Targeting only specific neural pathways that are specialized just for alcohol consumption, researchers at the Scripps Research Institute were able completely eliminate compulsive alcohol consumption in mice populations, according to research published Wednesday in the Journal of Neuroscience.
“It's like they forgot they were dependent,” Olivier George, an assistant professor at Scripps and lead researcher on the study, said of the findings. “We can completely reverse alcohol dependence by targeting a network of neurons.”

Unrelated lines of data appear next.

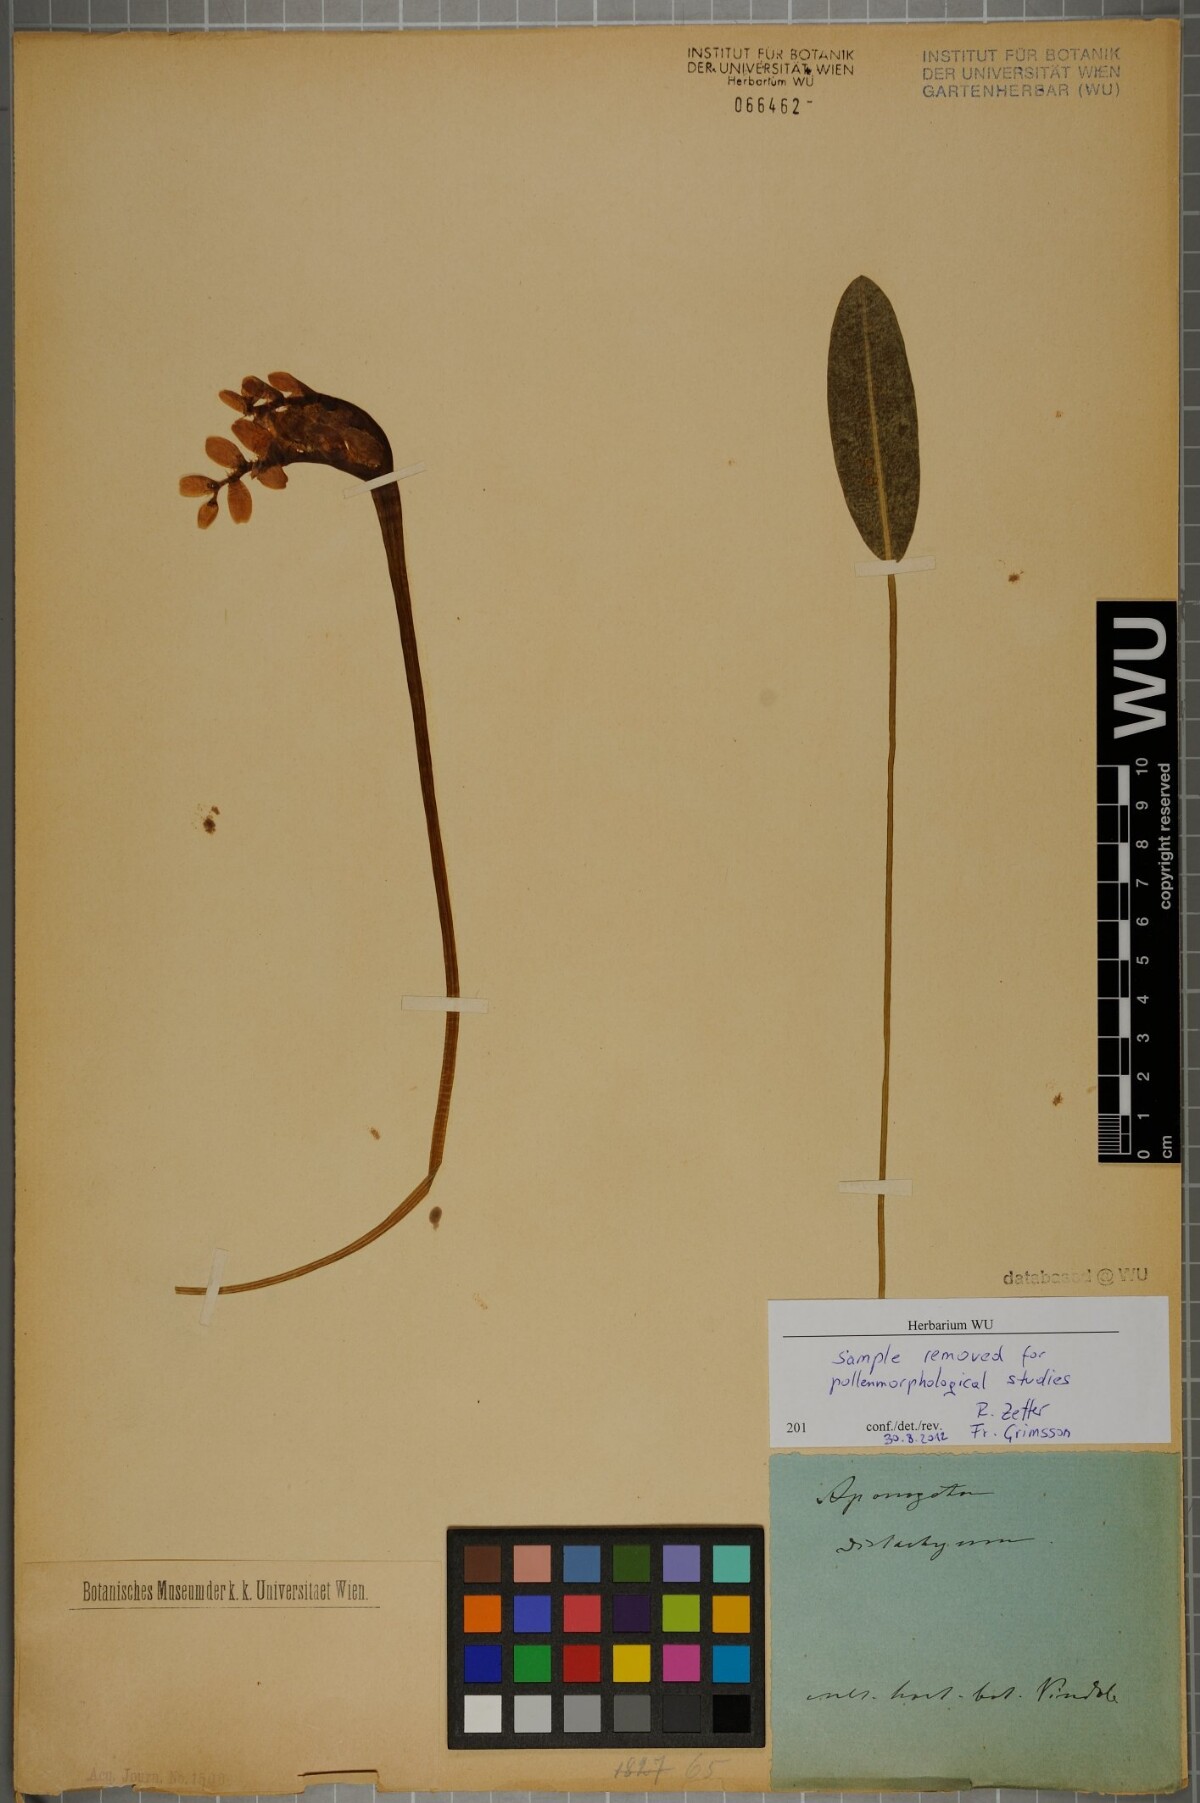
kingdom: Plantae
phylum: Tracheophyta
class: Liliopsida
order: Alismatales
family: Aponogetonaceae
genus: Aponogeton
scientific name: Aponogeton distachyos
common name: Cape-pondweed
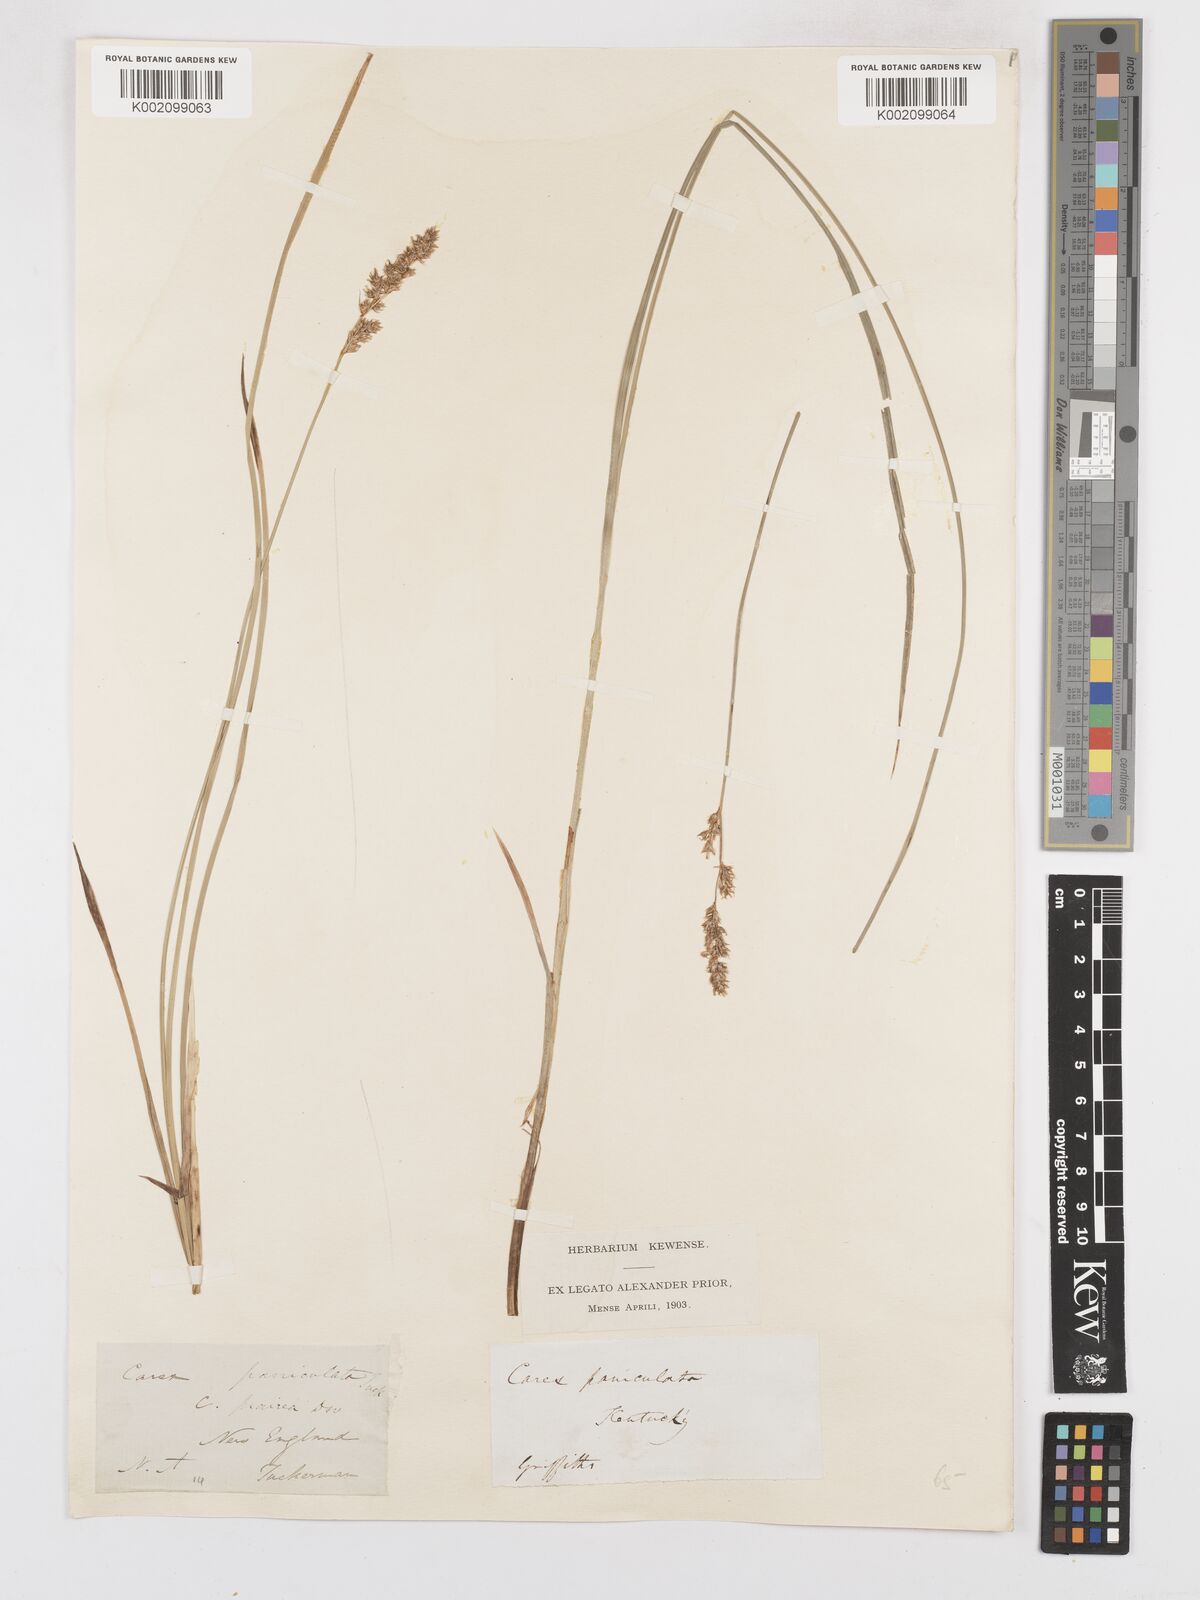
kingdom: Plantae
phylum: Tracheophyta
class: Liliopsida
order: Poales
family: Cyperaceae
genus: Carex
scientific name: Carex diandra
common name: Lesser tussock-sedge
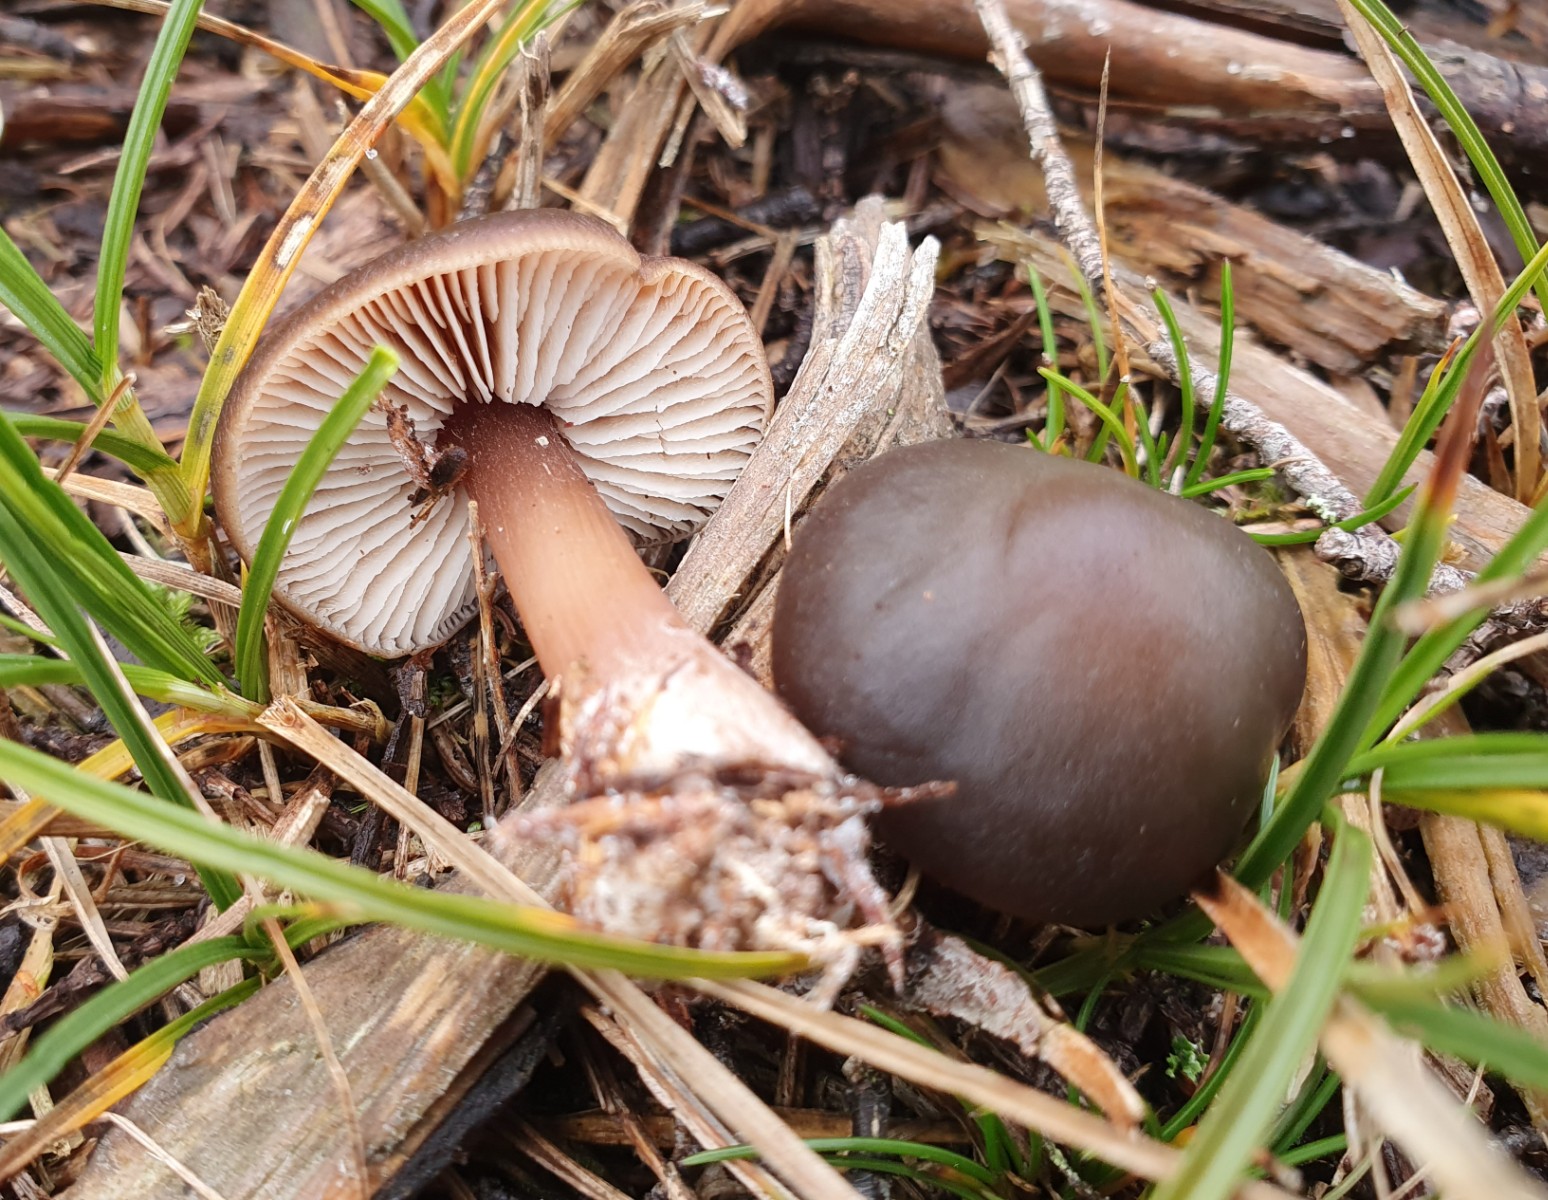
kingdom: Fungi
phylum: Basidiomycota
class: Agaricomycetes
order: Agaricales
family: Omphalotaceae
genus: Rhodocollybia
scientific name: Rhodocollybia
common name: fladhat
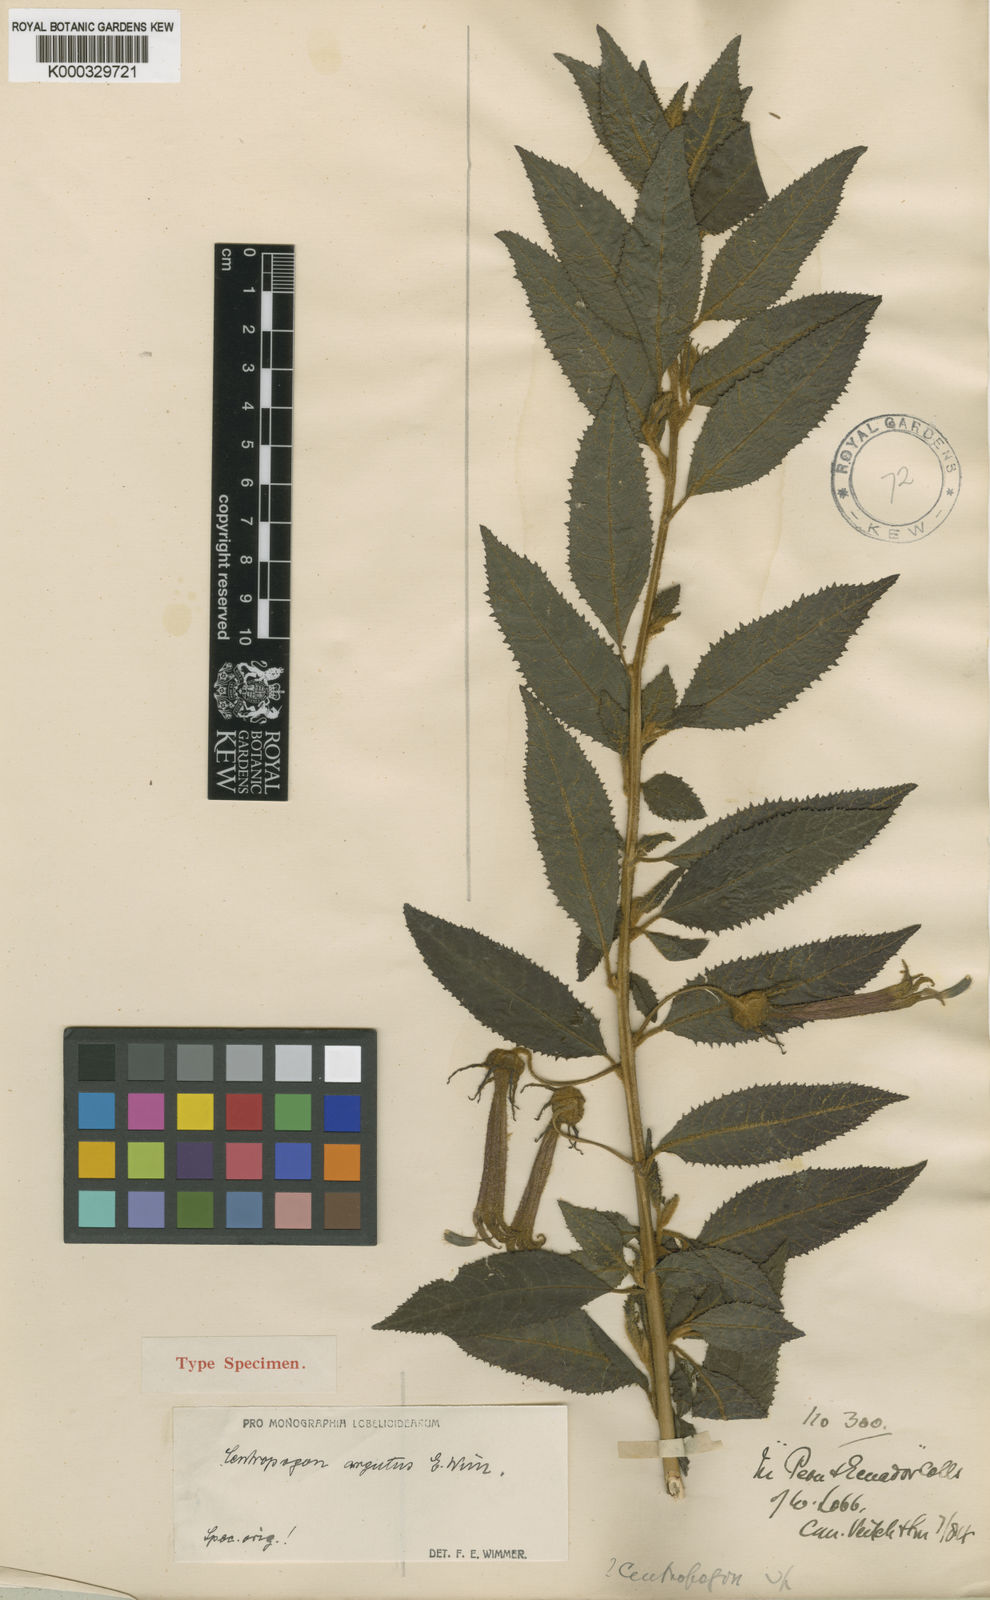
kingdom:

When a person or mouse drinks alcohol, they develop neural reward pathways specifically for alcohol. The more alcohol consumed, the more those neural circuits are rewarded, driving further use and dependence.
The Scripps researchers stumbled on their discovery. They found, after they injected a specific compound meant to target those neural networks in mice, that the mice completely lost their alcohol dependency. They didn’t even exhibit physical symptoms of alcohol withdrawal like shaking when they didn’t go back to drinking.
The researchers ran the experiment several times after their surprise discovery and each time the mouse population lost their dependency on alcohol. They also noted that the mice still compulsively drank sugar water, a sign that the compound hadn’t turned off the brain’s overall reward system.
They plan on translating this work to humans in the future.
There have been other recent developments in the search for a cure for alcoholism. Swedish researchers announced last month that they had found a key enzyme linked to alcoholism that is switched off in the frontal lobe when alcohol dependency is developed. That enzyme was one of the first biological mechanisms discovered that appeared to underpin impulse control.
Discoveries like those could eventually lead scientists to be able to intervene with future medicines to treat and cure alcoholism.